--- START ---

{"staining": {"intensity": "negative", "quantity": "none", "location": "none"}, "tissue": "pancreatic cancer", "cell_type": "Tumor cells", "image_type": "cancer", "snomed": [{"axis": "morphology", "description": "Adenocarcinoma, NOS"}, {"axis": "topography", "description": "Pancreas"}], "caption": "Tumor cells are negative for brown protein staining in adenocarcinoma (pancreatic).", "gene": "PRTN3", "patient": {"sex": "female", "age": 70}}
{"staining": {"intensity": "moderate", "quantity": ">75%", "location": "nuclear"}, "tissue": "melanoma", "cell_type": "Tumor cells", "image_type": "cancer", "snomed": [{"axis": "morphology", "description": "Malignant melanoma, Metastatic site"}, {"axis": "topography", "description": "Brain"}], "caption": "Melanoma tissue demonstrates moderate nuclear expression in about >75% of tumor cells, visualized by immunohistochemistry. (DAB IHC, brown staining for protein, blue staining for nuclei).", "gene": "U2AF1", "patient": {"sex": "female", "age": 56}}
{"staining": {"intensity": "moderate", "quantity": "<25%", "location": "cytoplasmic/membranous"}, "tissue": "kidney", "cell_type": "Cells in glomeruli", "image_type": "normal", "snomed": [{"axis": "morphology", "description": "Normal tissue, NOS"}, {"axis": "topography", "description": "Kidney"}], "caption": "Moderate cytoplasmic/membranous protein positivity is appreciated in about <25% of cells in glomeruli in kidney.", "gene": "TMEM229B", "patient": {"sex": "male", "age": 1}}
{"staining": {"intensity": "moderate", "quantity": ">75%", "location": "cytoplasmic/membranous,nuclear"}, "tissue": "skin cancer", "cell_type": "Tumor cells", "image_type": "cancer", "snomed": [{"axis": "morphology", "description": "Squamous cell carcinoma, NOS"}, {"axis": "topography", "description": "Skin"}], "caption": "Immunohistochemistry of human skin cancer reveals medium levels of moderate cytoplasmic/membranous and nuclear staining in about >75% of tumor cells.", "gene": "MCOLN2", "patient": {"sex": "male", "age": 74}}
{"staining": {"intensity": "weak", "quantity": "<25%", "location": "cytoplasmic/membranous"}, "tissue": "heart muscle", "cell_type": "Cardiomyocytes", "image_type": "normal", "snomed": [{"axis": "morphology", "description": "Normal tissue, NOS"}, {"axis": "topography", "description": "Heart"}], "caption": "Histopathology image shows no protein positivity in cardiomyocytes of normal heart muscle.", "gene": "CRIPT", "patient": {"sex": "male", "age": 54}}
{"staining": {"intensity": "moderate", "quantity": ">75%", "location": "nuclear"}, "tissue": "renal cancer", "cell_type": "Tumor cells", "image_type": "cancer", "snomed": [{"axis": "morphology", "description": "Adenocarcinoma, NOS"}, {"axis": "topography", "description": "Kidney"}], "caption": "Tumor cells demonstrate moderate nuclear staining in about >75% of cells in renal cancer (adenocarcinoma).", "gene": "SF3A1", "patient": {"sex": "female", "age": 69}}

--- END ---

Count of lines in the data above that contain the string "brown": give this number and no other words.

2